C string function calls, pass by value or reference?

Question

I am having trouble figuring out what is going on, I thought C was pass by value but this simple function confuses me with how it works.

 #include <stdio.h>
 #include <string.h>
 #include <stdlib.h>

 void testFunc(char string1[])
 {
   char string2[50] = "the end";
   strcat(string1, string2);
   printf("in func %s \n", string1);
 }

 void main()
 {
    char string1[50] = "the start";
    printf("%IN MAIN %s \n", string1);
    testFunc(string1);
    printf("IN MAIN %s \n", string1);
 }

Confusingly the output is:

IN MAIN thestart

IN FUNC thestarttheend

IN MAIN thestarttheend

So what is going on here? Is C really passing the address of the char array instead of copying the value of it? I thought that is how char* would behave not char[]

Answer 1

You can't pass a copy of an array to a function. When you use the name of an array, it evaluates to a pointer to the 1. element in the array (or as is commonly said, it decays to a pointer.). This happens everywhere except when using the array name in the sizeof and & operator.

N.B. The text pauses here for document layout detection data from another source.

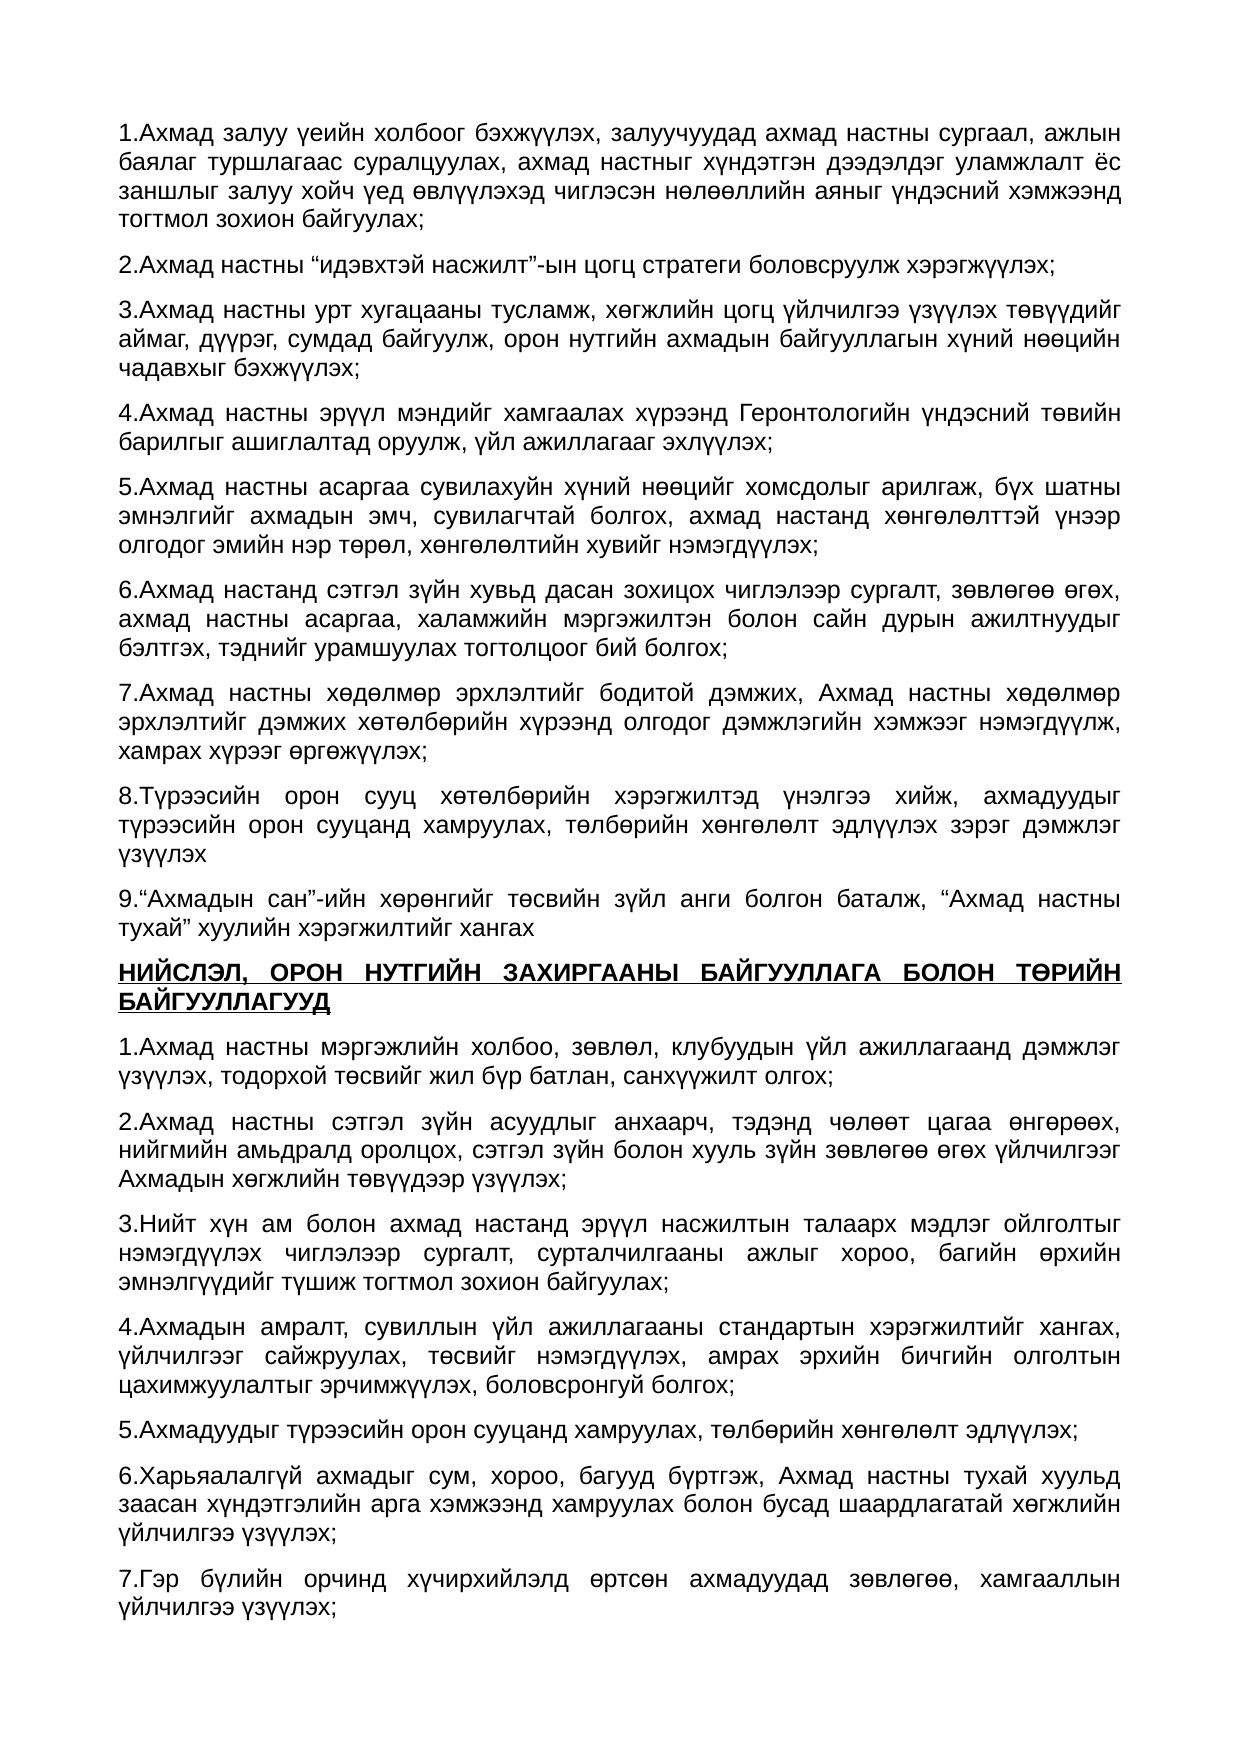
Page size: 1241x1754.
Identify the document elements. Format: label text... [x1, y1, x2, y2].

text 5.Ахмадуудыг түрээсийн орон сууцанд хамруулах, төлбөрийн хөнгөлөлт эдлүүлэх; [118, 1415, 1122, 1444]
text 6.Ахмад настанд сэтгэл зүйн хувьд дасан зохицох чиглэлээр сургалт, зөвлөгөө өгөх, ахмад настны асаргаа, халамжийн мэргэжилтэн болон сайн дурын ажилтнуудыг бэлтгэх, тэднийг урамшуулах тогтолцоог бий болгох; [118, 575, 1122, 661]
text 4.Ахмад настны эрүүл мэндийг хамгаалах хүрээнд Геронтологийн үндэсний төвийн барилгыг ашиглалтад оруулж, үйл ажиллагааг эхлүүлэх; [118, 398, 1122, 456]
text 4.Ахмадын амралт, сувиллын үйл ажиллагааны стандартын хэрэгжилтийг хангах, үйлчилгээг сайжруулах, төсвийг нэмэгдүүлэх, амрах эрхийн бичгийн олголтын цахимжуулалтыг эрчимжүүлэх, боловсронгуй болгох; [118, 1312, 1122, 1398]
text 9.“Ахмадын сан”-ийн хөрөнгийг төсвийн зүйл анги болгон баталж, “Ахмад настны тухай” хуулийн хэрэгжилтийг хангах [118, 884, 1122, 941]
text 2.Ахмад настны сэтгэл зүйн асуудлыг анхаарч, тэдэнд чөлөөт цагаа өнгөрөөх, нийгмийн амьдралд оролцох, сэтгэл зүйн болон хууль зүйн зөвлөгөө өгөх үйлчилгээг Ахмадын хөгжлийн төвүүдээр үзүүлэх; [118, 1106, 1122, 1193]
text НИЙСЛЭЛ, ОРОН НУТГИЙН ЗАХИРГААНЫ БАЙГУУЛЛАГА БОЛОН ТӨРИЙН БАЙГУУЛЛАГУУД [118, 958, 1122, 983]
text 6.Харьяалалгүй ахмадыг сум, хороо, багууд бүртгэж, Ахмад настны тухай хуульд заасан хүндэтгэлийн арга хэмжээнд хамруулах болон бусад шаардлагатай хөгжлийн үйлчилгээ үзүүлэх; [118, 1461, 1122, 1547]
text 7.Гэр бүлийн орчинд хүчирхийлэлд өртсөн ахмадуудад зөвлөгөө, хамгааллын үйлчилгээ үзүүлэх; [118, 1563, 1122, 1621]
text 8.Түрээсийн орон сууц хөтөлбөрийн хэрэгжилтэд үнэлгээ хийж, ахмадуудыг түрээсийн орон сууцанд хамруулах, төлбөрийн хөнгөлөлт эдлүүлэх зэрэг дэмжлэг үзүүлэх [118, 781, 1122, 867]
text НИЙСЛЭЛ, ОРОН НУТГИЙН ЗАХИРГААНЫ БАЙГУУЛЛАГА БОЛОН ТӨРИЙН БАЙГУУЛЛАГУУД [118, 984, 1122, 1016]
text 5.Ахмад настны асаргаа сувилахуйн хүний нөөцийг хомсдолыг арилгаж, бүх шатны эмнэлгийг ахмадын эмч, сувилагчтай болгох, ахмад настанд хөнгөлөлттэй үнээр олгодог эмийн нэр төрөл, хөнгөлөлтийн хувийг нэмэгдүүлэх; [118, 472, 1122, 558]
text 3.Ахмад настны урт хугацааны тусламж, хөгжлийн цогц үйлчилгээ үзүүлэх төвүүдийг аймаг, дүүрэг, сумдад байгуулж, орон нутгийн ахмадын байгууллагын хүний нөөцийн чадавхыг бэхжүүлэх; [118, 295, 1122, 381]
text 1.Ахмад залуу үеийн холбоог бэхжүүлэх, залуучуудад ахмад настны сургаал, ажлын баялаг туршлагаас суралцуулах, ахмад настныг хүндэтгэн дээдэлдэг уламжлалт ёс заншлыг залуу хойч үед өвлүүлэхэд чиглэсэн нөлөөллийн аяныг үндэсний хэмжээнд тогтмол зохион байгуулах; [118, 118, 1122, 233]
text 2.Ахмад настны “идэвхтэй насжилт”-ын цогц стратеги боловсруулж хэрэгжүүлэх; [118, 250, 1122, 278]
text 1.Ахмад настны мэргэжлийн холбоо, зөвлөл, клубуудын үйл ажиллагаанд дэмжлэг үзүүлэх, тодорхой төсвийг жил бүр батлан, санхүүжилт олгох; [118, 1032, 1122, 1090]
text 7.Ахмад настны хөдөлмөр эрхлэлтийг бодитой дэмжих, Ахмад настны хөдөлмөр эрхлэлтийг дэмжих хөтөлбөрийн хүрээнд олгодог дэмжлэгийн хэмжээг нэмэгдүүлж, хамрах хүрээг өргөжүүлэх; [118, 678, 1122, 764]
text 3.Нийт хүн ам болон ахмад настанд эрүүл насжилтын талаарх мэдлэг ойлголтыг нэмэгдүүлэх чиглэлээр сургалт, сурталчилгааны ажлыг хороо, багийн өрхийн эмнэлгүүдийг түшиж тогтмол зохион байгуулах; [118, 1209, 1122, 1296]
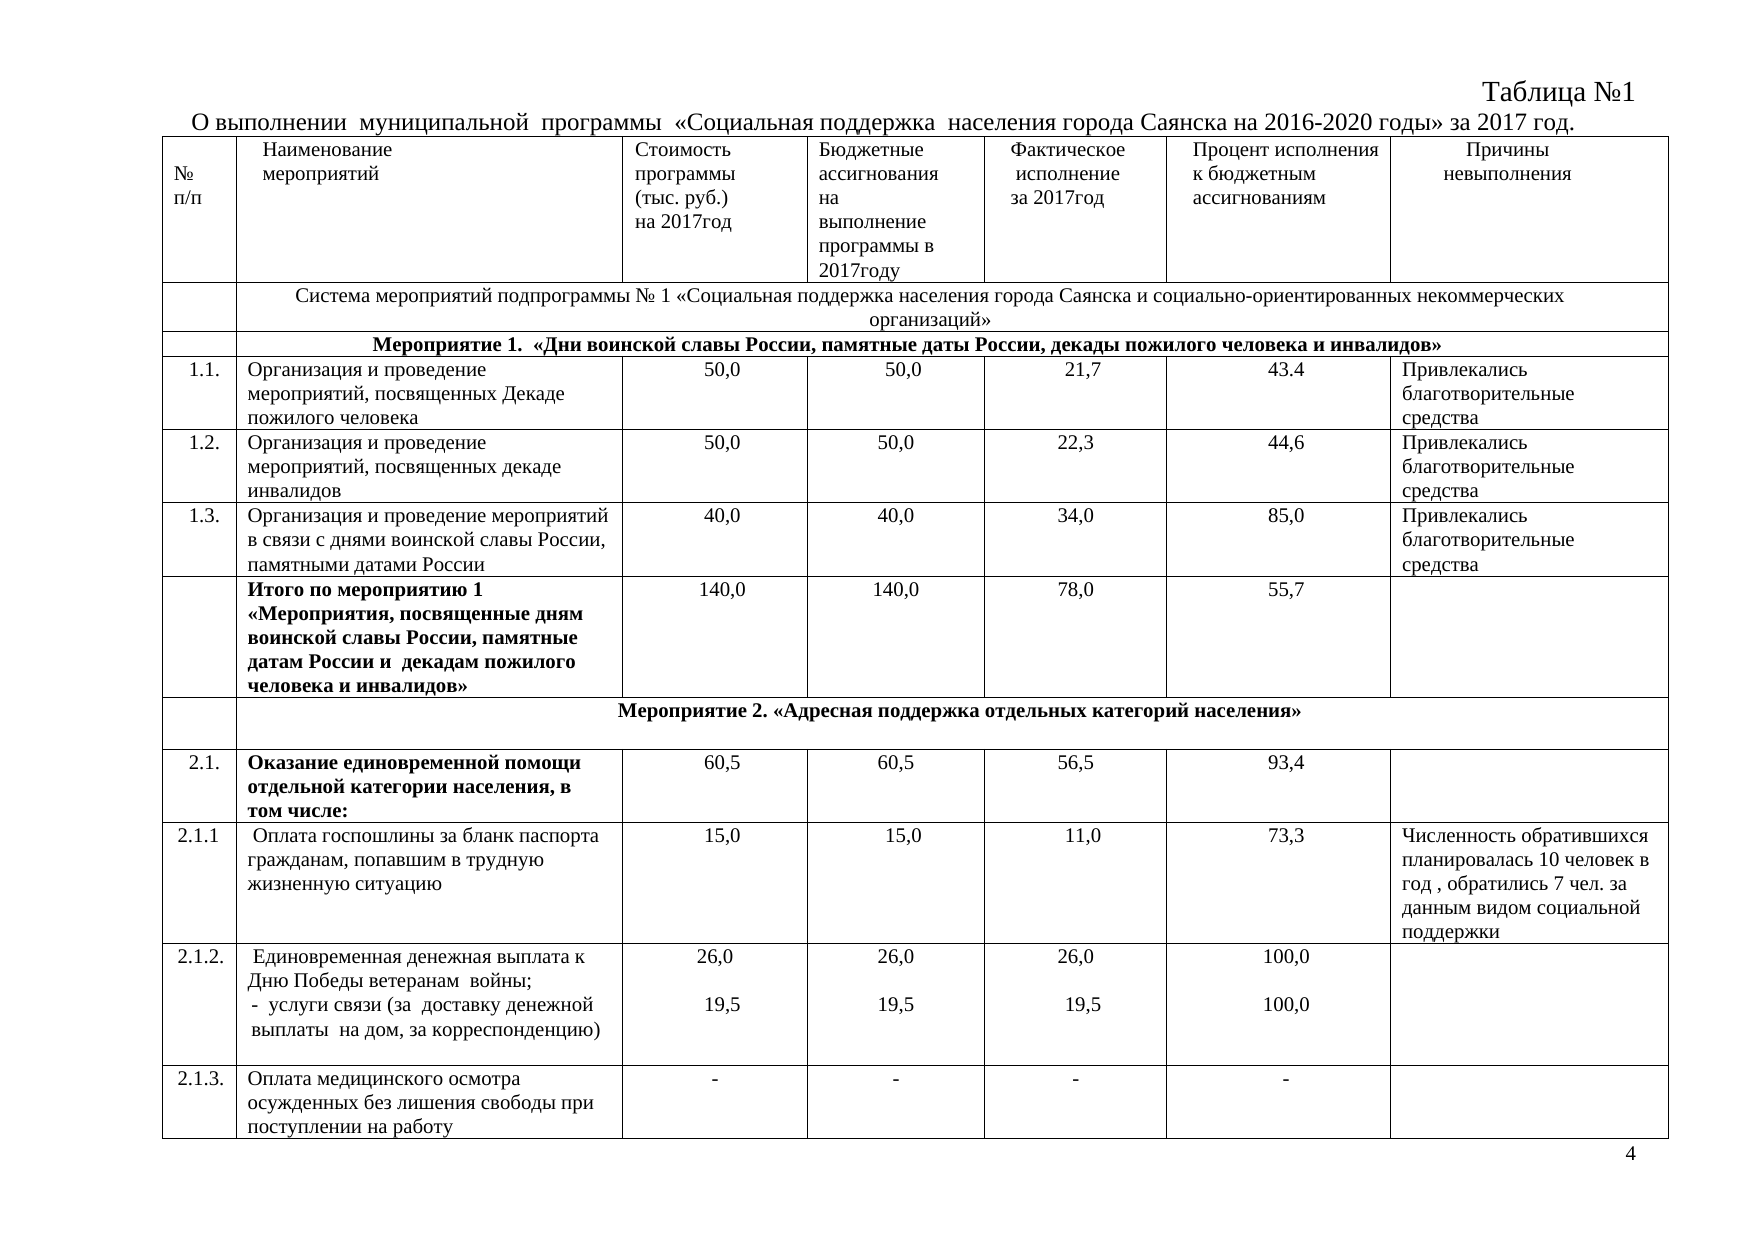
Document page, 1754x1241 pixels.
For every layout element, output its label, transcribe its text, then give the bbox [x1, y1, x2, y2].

table_cell Оплата госпошлины за бланк паспорта гражданам, попавшим в трудную жизненную ситуацию [237, 823, 622, 943]
table_header Наименование мероприятий [237, 137, 622, 282]
table_cell 78,0 [985, 577, 1166, 697]
table_cell 2.1.11.1. [163, 823, 236, 943]
table_header Фактическое исполнение за 2017год [985, 137, 1166, 282]
table_cell 140,0 [808, 577, 984, 697]
table_cell 85,0 [1167, 503, 1390, 576]
table_cell 34,0 [985, 503, 1166, 576]
table_cell 55,7 [1167, 577, 1390, 697]
table_cell 15,0 [808, 823, 984, 943]
table_cell Организация и проведение мероприятий в связи с днями воинской славы России, памятными датами России [237, 503, 622, 576]
table_cell 50,0 [808, 430, 984, 502]
table_cell [163, 283, 236, 331]
table_cell Оказание единовременной помощи отдельной категории населения, в том числе: [237, 750, 622, 822]
table_cell Мероприятие 2. «Адресная поддержка отдельных категорий населения» [237, 698, 1668, 749]
table_cell Единовременная денежная выплата к Дню Победы ветеранам войны; - услуги связи (за доставку денежной выплаты на дом, за корреспонденцию) [237, 944, 622, 1064]
table_cell 15,0 [623, 823, 807, 943]
table_cell 56,5 [985, 750, 1166, 822]
table_cell [1391, 577, 1668, 697]
table_header Бюджетные ассигнования на выполнение программы в 2017году [808, 137, 984, 282]
table_cell 1.1. [163, 357, 236, 429]
table_cell Система мероприятий подпрограммы № 1 «Социальная поддержка населения города Саянска и социально-ориентированных некоммерческих организаций» [237, 283, 1668, 331]
table_cell 26,0 19,5 [985, 944, 1166, 1064]
table_cell 140,0 [623, 577, 807, 697]
table_cell Численность обратившихся планировалась 10 человек в год , обратились 7 чел. за данным видом социальной поддержки [1391, 823, 1668, 943]
table_cell - [623, 1066, 807, 1138]
table_cell 43.4 [1167, 357, 1390, 429]
table_cell 50,0 [808, 357, 984, 429]
table_cell 1.2. [163, 430, 236, 502]
table_cell Мероприятие 1. «Дни воинской славы России, памятные даты России, декады пожилого человека и инвалидов» [237, 332, 1668, 356]
table_cell [1391, 1066, 1668, 1138]
table_cell 100,0 100,0 [1167, 944, 1390, 1064]
table_cell 60,5 [808, 750, 984, 822]
table_cell 50,0 [623, 430, 807, 502]
table_cell 2.1.2. [163, 944, 236, 1064]
table_cell 22,3 [985, 430, 1166, 502]
table_cell Привлекались благотворительные средства [1391, 430, 1668, 502]
text Таблица №1 [118, 74, 1636, 107]
table_cell [163, 332, 236, 356]
table_cell Организация и проведение мероприятий, посвященных Декаде пожилого человека [237, 357, 622, 429]
table_cell 11,0 [985, 823, 1166, 943]
table_cell [163, 577, 236, 697]
table_cell Привлекались благотворительные средства [1391, 503, 1668, 576]
table_cell 40,0 [623, 503, 807, 576]
table_header № п/пп/ № п/п [163, 137, 236, 282]
table_cell - [808, 1066, 984, 1138]
table_header Процент исполнения к бюджетным ассигнованиям [1167, 137, 1390, 282]
table_cell 60,5 [623, 750, 807, 822]
table_cell - [985, 1066, 1166, 1138]
table_cell Организация и проведение мероприятий, посвященных декаде инвалидов [237, 430, 622, 502]
text О выполнении муниципальной программы «Социальная поддержка населения города Саянска на 2016-2020 годы» за 2017 год. [118, 107, 1636, 136]
table_cell 40,0 [808, 503, 984, 576]
table_cell 44,6 [1167, 430, 1390, 502]
table_cell 26,0 19,5 [808, 944, 984, 1064]
table_cell Оплата медицинского осмотра осужденных без лишения свободы при поступлении на работу [237, 1066, 622, 1138]
table_cell [1391, 750, 1668, 822]
table_cell 93,4 [1167, 750, 1390, 822]
table_cell 2.1. [163, 750, 236, 822]
table_cell 26,0 19,5 [623, 944, 807, 1064]
table_cell [163, 698, 236, 749]
table_header Стоимость программы (тыс. руб.) на 2017год [623, 137, 807, 282]
table_cell - [1167, 1066, 1390, 1138]
table_cell [1391, 944, 1668, 1064]
table_cell Итого по мероприятию 1 «Мероприятия, посвященные дням воинской славы России, памятные датам России и декадам пожилого человека и инвалидов» [237, 577, 622, 697]
table_cell Привлекались благотворительные средства [1391, 357, 1668, 429]
table_header Причины невыполнения [1391, 137, 1668, 282]
table_cell 50,0 [623, 357, 807, 429]
table_cell 73,3 [1167, 823, 1390, 943]
table_cell 2.1.3. [163, 1066, 236, 1138]
table_cell 21,7 [985, 357, 1166, 429]
table_cell 1.3. [163, 503, 236, 576]
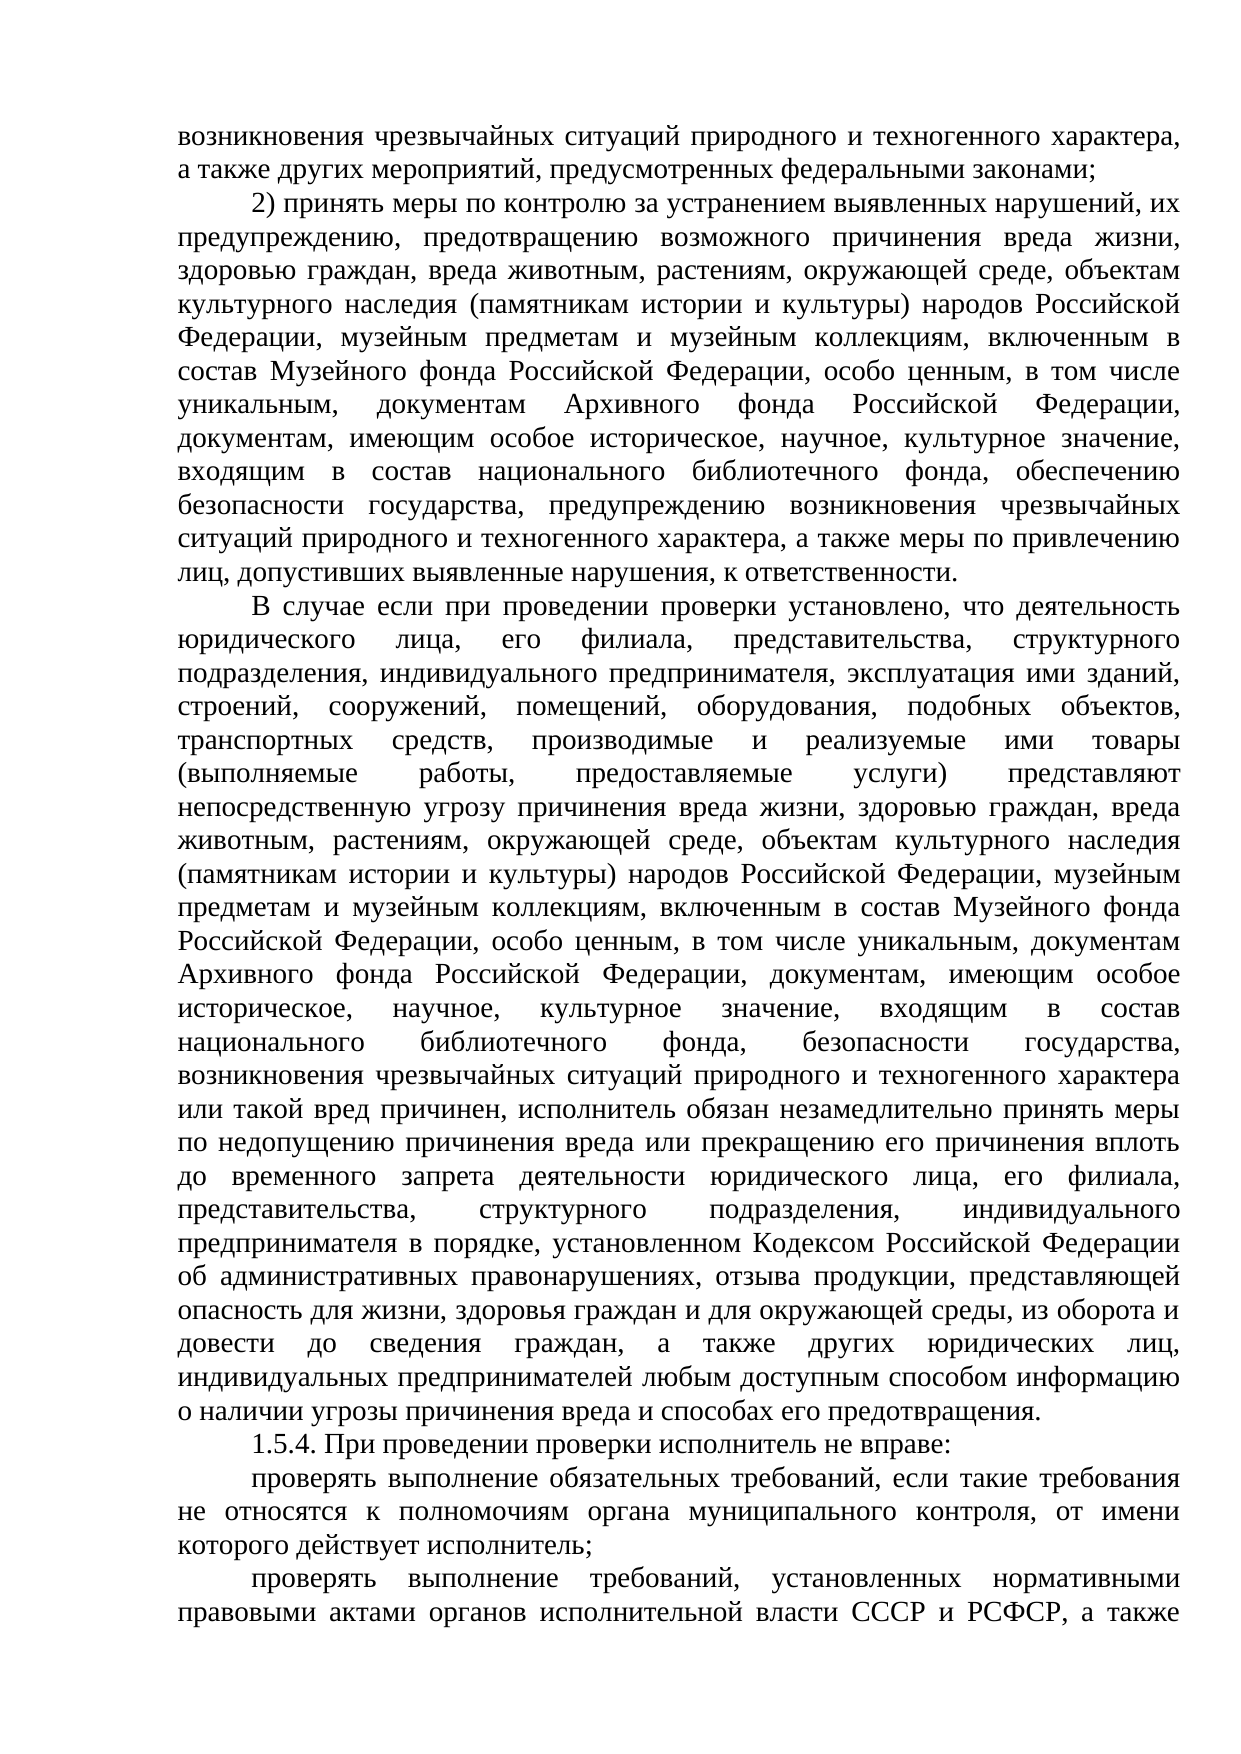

So, you are passing in a pointer to the 1. element of the array to your testFunc()

 testFunc(string1);

is exactly the same as doing

 testFunc(&string1[0]);

Also, in a function argument list, char[] actually means char *

These 3 declarations are exactly the same

void testFunc(char *string1);
void testFunc(char string1[]);
void testFunc(char string[111]);

If you don't want to alter the passed in string, use something like:

e.g.

void testFunc(char string1[])
{  
  char string2[50]; 
  const char *end = "the end"; 
  strcpy(string2, string1); 
  strcat(string2, end);

(and be awake when using strcpy/strcat, it's easy to overflow arrays doing it like this)

Answer 2

C always passes arguments by value, but the string, like other arrays, is converted to a pointer to its first element, and then that pointer is passed. By value.